INFORMATION SUPPLIED Block Start
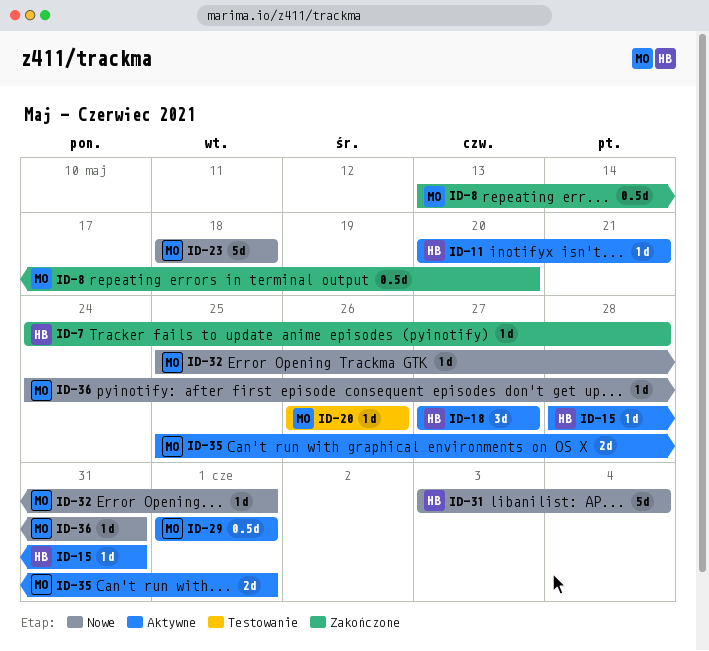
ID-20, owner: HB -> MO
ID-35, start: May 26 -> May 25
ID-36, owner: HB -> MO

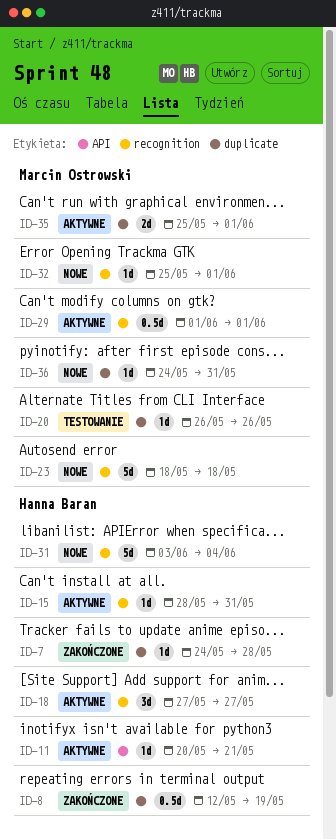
ID-8, owner: Marcin Ostrowski -> Hanna Baran
ID-8, start: May 13 -> May 12
ID-8, due: May 20 -> May 19

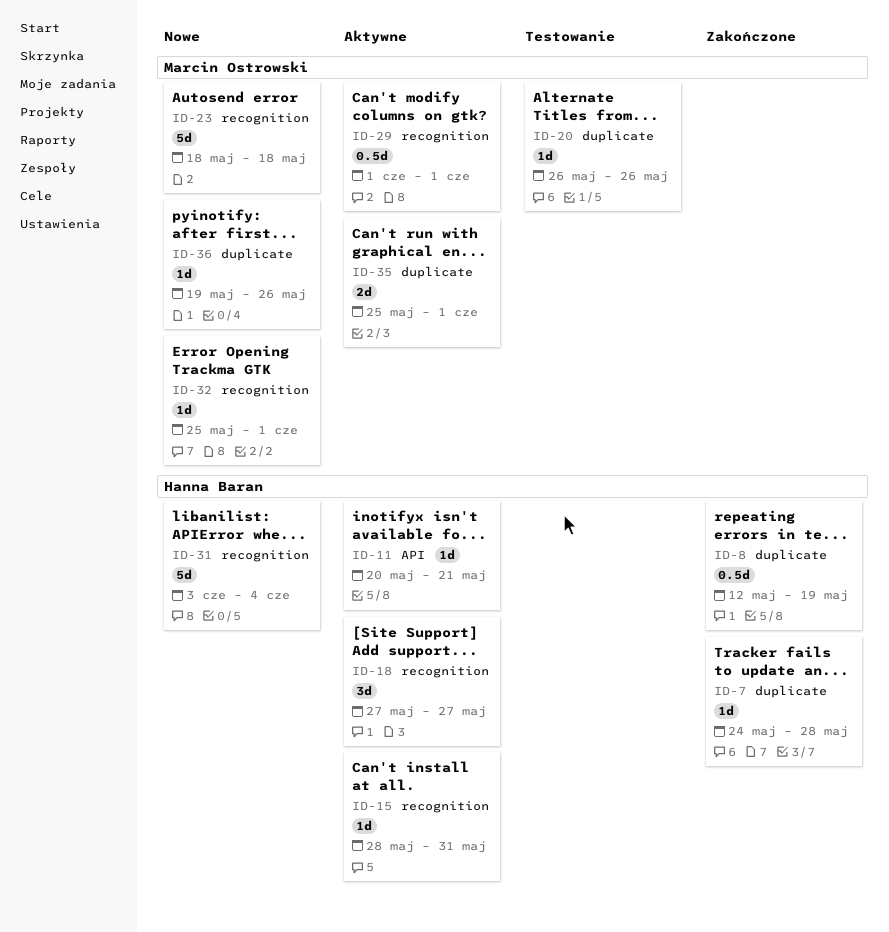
ID-36, start: May 24 -> May 19
ID-36, due: May 31 -> May 26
INFORMATION SUPPLIED Block End
*WHAT THE EXERCISE ASKS:* Each record has to be set down verbatim, and the pictures must not appear in the copy.

*SOLUTION TO THIS EXERCISE:*
ID-20, owner: HB -> MO
ID-35, start: May 26 -> May 25
ID-36, owner: HB -> MO

ID-8, owner: Marcin Ostrowski -> Hanna Baran
ID-8, start: May 13 -> May 12
ID-8, due: May 20 -> May 19

ID-36, start: May 24 -> May 19
ID-36, due: May 31 -> May 26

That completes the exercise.